Privacy Policy
Last updated: April 2026
This Privacy Policy explains how DBAudit collects, uses, and protects information when you use our website and application.
1. Information we collect
Information you provide directly
- Account profile data such as name and email address during sign up.
- Audit input data you submit, such as project name, project URL, API keys, and any optional test account credentials needed to run an audit.
- Saved database template data in your account, including connection identifiers and API keys such as project URL, anon key, or Firebase Web API key when you choose to save them.
Information collected automatically
- Authentication and session metadata, including session timestamps, IP address, and user agent where available.
- Security event logs related to authentication and account security actions.
- Browser theme preference: local storage key `dbaudit-marketing-theme` and a first-party cookie `dbaudit-theme` scoped to our domain so the same choice applies across marketing and app pages.
2. How we use information
- To create and secure accounts and maintain authenticated sessions.

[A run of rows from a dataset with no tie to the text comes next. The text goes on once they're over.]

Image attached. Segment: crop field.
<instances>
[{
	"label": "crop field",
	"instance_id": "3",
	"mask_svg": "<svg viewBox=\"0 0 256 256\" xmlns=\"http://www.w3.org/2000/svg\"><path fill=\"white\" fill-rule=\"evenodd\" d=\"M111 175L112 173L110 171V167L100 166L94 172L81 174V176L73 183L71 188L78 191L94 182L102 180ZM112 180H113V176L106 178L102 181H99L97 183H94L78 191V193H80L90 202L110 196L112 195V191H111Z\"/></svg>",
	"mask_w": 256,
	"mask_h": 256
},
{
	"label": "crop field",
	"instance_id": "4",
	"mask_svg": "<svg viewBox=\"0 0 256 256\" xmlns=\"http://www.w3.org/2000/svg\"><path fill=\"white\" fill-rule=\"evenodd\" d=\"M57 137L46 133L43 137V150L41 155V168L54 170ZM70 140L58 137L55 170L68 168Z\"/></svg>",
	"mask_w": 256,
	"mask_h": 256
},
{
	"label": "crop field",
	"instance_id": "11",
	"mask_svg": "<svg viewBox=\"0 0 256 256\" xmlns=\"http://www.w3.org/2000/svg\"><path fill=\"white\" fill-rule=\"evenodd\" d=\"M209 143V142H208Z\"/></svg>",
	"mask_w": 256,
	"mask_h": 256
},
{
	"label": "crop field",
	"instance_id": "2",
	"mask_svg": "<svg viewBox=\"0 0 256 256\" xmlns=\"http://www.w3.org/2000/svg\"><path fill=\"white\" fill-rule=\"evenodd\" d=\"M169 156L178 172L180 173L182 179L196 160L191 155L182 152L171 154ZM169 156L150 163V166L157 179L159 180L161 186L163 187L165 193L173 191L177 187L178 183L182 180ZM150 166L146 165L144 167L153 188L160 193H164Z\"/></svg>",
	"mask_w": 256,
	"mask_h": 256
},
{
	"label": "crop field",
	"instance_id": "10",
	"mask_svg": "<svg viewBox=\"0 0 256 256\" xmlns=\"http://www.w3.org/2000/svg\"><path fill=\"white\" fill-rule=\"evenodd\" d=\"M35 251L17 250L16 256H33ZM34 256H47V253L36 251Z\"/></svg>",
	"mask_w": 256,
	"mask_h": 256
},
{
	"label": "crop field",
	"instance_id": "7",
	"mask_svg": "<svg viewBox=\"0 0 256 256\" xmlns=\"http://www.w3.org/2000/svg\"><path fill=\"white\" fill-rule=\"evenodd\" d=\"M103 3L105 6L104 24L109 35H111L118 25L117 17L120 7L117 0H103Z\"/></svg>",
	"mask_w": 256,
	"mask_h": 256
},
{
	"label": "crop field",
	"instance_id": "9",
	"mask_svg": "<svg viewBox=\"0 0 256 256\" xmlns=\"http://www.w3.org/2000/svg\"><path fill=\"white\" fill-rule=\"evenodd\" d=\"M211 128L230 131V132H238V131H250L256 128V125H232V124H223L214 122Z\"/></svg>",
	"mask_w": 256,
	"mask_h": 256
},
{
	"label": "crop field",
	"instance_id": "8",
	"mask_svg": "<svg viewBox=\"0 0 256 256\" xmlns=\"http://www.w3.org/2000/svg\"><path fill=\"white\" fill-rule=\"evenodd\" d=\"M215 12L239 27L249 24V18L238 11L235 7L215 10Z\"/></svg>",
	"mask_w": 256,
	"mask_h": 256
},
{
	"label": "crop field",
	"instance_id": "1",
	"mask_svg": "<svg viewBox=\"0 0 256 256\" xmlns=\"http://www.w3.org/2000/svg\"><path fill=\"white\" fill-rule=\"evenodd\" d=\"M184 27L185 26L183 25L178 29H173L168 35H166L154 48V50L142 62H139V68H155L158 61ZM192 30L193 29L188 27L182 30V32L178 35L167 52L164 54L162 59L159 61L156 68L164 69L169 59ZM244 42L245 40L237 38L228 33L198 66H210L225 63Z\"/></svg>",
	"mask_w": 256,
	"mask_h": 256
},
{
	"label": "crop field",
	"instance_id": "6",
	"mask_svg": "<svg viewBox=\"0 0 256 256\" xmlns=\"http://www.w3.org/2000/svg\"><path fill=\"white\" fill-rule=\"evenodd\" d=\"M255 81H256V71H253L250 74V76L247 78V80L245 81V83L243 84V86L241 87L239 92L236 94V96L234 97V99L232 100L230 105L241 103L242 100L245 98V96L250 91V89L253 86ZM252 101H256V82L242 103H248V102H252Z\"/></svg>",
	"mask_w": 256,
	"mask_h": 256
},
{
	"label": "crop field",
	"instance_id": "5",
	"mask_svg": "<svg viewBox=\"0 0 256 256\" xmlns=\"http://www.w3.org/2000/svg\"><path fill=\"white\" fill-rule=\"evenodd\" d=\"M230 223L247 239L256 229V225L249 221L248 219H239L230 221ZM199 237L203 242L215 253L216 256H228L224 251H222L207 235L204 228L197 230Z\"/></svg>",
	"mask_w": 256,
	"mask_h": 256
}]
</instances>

- To run requested audits and deliver findings and reports in the product.
- To store and display your audit history, saved targets, and account settings.
- To enforce abuse protections such as rate limiting and bot checks at signup.
- To monitor security-related activity and investigate suspicious behavior.
3. Security and storage
- DBAudit stores account, session, audit, and security-event data in a PostgreSQL-backed application database.
- Sensitive audit job inputs - including database credentials - are encrypted with AES-256-GCM before storage and deleted as soon as the job completes or fails.
- Data in transit between your browser and DBAudit is encrypted using TLS.
- Access controls are enforced server-side so users can only access data tied to their own account.
While we take reasonable measures to protect your data, we do not warrant or guarantee that our security practices will prevent all unauthorized access, loss, or disclosure. Our obligations here are subject to the disclaimers and limitations of liability in our Terms of Use.
4. Cookies, local storage, and anti-bot services
- DBAudit uses authentication/session cookies required for sign-in and session continuity.
- Theme preference uses local storage (`dbaudit-marketing-theme`) and a first-party cookie (`dbaudit-theme`, where applicable) so light/dark mode stays consistent when you move between our marketing site and the signed-in product.
- Signup protection may use Cloudflare Turnstile. When enabled, Turnstile receives data needed to verify human interaction with the signup form.
5. Sub-processors
DBAudit uses the following third-party providers to operate the service:
| Provider | Purpose |
|---|
| Cloudflare Turnstile | Bot and abuse signals on signup |
| Emailit | Transactional email - auth, verification, contact |
| Creem | Payment processing and billing |
Infrastructure and database hosting providers may change over time. Data is stored and processed in the regions governed by whichever provider is in use at the time.
6. Sharing and disclosure
We do not sell your personal information. We may disclose information where required by law, to enforce our terms, or to protect the security of DBAudit and its users.
7. Data retention
We retain account, session, audit, and related security data while your account is active and as needed for operational, security, and legal purposes.
8. Your choices and requests
You can manage some information directly in your account. For privacy-related requests, contact DBAudit through our official support channels.
9. Changes to this policy
We may update this Privacy Policy to reflect product, legal, or operational changes. The "Last updated" date will be revised when material updates are made.